#### [Exercise aim]
From the first line to the last, print the data exactly as it appears.
┄┄┄┄┄┄┄┄┄┄┄┄┄┄┄┄┄┄┄┄
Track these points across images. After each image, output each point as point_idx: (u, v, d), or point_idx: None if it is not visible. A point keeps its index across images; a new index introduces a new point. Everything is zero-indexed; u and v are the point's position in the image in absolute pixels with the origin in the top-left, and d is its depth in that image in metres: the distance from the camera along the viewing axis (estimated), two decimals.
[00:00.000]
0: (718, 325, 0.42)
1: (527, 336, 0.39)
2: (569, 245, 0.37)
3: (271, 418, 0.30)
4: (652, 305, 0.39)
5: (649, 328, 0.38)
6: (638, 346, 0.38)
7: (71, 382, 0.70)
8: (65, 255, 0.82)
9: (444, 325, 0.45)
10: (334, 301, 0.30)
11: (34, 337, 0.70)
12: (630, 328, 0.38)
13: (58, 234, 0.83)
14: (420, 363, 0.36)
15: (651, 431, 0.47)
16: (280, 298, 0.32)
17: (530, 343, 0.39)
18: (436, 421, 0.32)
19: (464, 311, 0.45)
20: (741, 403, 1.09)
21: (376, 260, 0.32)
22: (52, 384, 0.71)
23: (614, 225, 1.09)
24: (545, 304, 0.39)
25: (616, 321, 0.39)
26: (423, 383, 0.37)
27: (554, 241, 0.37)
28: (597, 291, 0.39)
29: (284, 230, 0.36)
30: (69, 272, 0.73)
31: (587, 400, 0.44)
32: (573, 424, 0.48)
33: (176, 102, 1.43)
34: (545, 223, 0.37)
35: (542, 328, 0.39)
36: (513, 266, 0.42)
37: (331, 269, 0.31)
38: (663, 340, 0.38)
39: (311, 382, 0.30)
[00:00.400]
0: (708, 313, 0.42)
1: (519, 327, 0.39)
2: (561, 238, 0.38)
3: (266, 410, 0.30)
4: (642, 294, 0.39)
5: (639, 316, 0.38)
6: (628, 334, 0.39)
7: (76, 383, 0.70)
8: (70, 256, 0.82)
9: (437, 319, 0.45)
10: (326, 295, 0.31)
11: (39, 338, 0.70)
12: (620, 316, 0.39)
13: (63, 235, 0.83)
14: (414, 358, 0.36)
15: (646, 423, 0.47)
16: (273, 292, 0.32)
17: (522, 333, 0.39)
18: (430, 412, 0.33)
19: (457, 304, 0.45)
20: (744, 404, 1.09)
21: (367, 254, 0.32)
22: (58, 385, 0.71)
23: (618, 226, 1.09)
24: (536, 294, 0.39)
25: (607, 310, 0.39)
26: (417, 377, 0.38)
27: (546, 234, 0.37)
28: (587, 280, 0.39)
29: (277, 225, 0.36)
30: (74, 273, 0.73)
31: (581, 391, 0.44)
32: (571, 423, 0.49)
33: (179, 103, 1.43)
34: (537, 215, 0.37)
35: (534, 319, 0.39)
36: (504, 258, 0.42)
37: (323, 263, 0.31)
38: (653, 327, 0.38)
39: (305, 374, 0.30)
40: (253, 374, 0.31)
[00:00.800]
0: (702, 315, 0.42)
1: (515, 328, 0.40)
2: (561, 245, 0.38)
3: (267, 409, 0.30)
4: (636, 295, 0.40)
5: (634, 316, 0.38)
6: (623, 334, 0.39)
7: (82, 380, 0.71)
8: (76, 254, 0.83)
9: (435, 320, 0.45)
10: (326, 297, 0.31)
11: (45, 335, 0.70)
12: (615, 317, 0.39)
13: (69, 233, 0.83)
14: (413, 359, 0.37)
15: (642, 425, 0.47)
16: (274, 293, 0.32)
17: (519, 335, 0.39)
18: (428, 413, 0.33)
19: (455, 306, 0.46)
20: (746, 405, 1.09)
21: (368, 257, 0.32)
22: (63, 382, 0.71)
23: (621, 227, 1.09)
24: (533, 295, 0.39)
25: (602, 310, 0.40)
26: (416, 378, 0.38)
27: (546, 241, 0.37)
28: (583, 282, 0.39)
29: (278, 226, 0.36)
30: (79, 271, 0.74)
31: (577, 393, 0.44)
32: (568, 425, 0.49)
┄┄┄┄┄┄┄┄┄┄┄┄┄┄┄┄┄┄┄┄
#### [Expected answer]
Track these points across images. After each image, output each point as point_idx: (u, v, d), or point_idx: None if it is not visible. A point keeps its index across images; a new index introduces a new point. Everything is zero-indexed; u and v are the point's position in the image in absolute pixels with the origin in the top-left, and d is its depth in that image in metres: the distance from the camera along the viewing axis (estimated), two decimals.
[00:00.000]
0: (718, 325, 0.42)
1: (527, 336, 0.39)
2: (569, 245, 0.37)
3: (271, 418, 0.30)
4: (652, 305, 0.39)
5: (649, 328, 0.38)
6: (638, 346, 0.38)
7: (71, 382, 0.70)
8: (65, 255, 0.82)
9: (444, 325, 0.45)
10: (334, 301, 0.30)
11: (34, 337, 0.70)
12: (630, 328, 0.38)
13: (58, 234, 0.83)
14: (420, 363, 0.36)
15: (651, 431, 0.47)
16: (280, 298, 0.32)
17: (530, 343, 0.39)
18: (436, 421, 0.32)
19: (464, 311, 0.45)
20: (741, 403, 1.09)
21: (376, 260, 0.32)
22: (52, 384, 0.71)
23: (614, 225, 1.09)
24: (545, 304, 0.39)
25: (616, 321, 0.39)
26: (423, 383, 0.37)
27: (554, 241, 0.37)
28: (597, 291, 0.39)
29: (284, 230, 0.36)
30: (69, 272, 0.73)
31: (587, 400, 0.44)
32: (573, 424, 0.48)
33: (176, 102, 1.43)
34: (545, 223, 0.37)
35: (542, 328, 0.39)
36: (513, 266, 0.42)
37: (331, 269, 0.31)
38: (663, 340, 0.38)
39: (311, 382, 0.30)
[00:00.400]
0: (708, 313, 0.42)
1: (519, 327, 0.39)
2: (561, 238, 0.38)
3: (266, 410, 0.30)
4: (642, 294, 0.39)
5: (639, 316, 0.38)
6: (628, 334, 0.39)
7: (76, 383, 0.70)
8: (70, 256, 0.82)
9: (437, 319, 0.45)
10: (326, 295, 0.31)
11: (39, 338, 0.70)
12: (620, 316, 0.39)
13: (63, 235, 0.83)
14: (414, 358, 0.36)
15: (646, 423, 0.47)
16: (273, 292, 0.32)
17: (522, 333, 0.39)
18: (430, 412, 0.33)
19: (457, 304, 0.45)
20: (744, 404, 1.09)
21: (367, 254, 0.32)
22: (58, 385, 0.71)
23: (618, 226, 1.09)
24: (536, 294, 0.39)
25: (607, 310, 0.39)
26: (417, 377, 0.38)
27: (546, 234, 0.37)
28: (587, 280, 0.39)
29: (277, 225, 0.36)
30: (74, 273, 0.73)
31: (581, 391, 0.44)
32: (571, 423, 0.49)
33: (179, 103, 1.43)
34: (537, 215, 0.37)
35: (534, 319, 0.39)
36: (504, 258, 0.42)
37: (323, 263, 0.31)
38: (653, 327, 0.38)
39: (305, 374, 0.30)
40: (253, 374, 0.31)
[00:00.800]
0: (702, 315, 0.42)
1: (515, 328, 0.40)
2: (561, 245, 0.38)
3: (267, 409, 0.30)
4: (636, 295, 0.40)
5: (634, 316, 0.38)
6: (623, 334, 0.39)
7: (82, 380, 0.71)
8: (76, 254, 0.83)
9: (435, 320, 0.45)
10: (326, 297, 0.31)
11: (45, 335, 0.70)
12: (615, 317, 0.39)
13: (69, 233, 0.83)
14: (413, 359, 0.37)
15: (642, 425, 0.47)
16: (274, 293, 0.32)
17: (519, 335, 0.39)
18: (428, 413, 0.33)
19: (455, 306, 0.46)
20: (746, 405, 1.09)
21: (368, 257, 0.32)
22: (63, 382, 0.71)
23: (621, 227, 1.09)
24: (533, 295, 0.39)
25: (602, 310, 0.40)
26: (416, 378, 0.38)
27: (546, 241, 0.37)
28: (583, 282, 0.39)
29: (278, 226, 0.36)
30: (79, 271, 0.74)
31: (577, 393, 0.44)
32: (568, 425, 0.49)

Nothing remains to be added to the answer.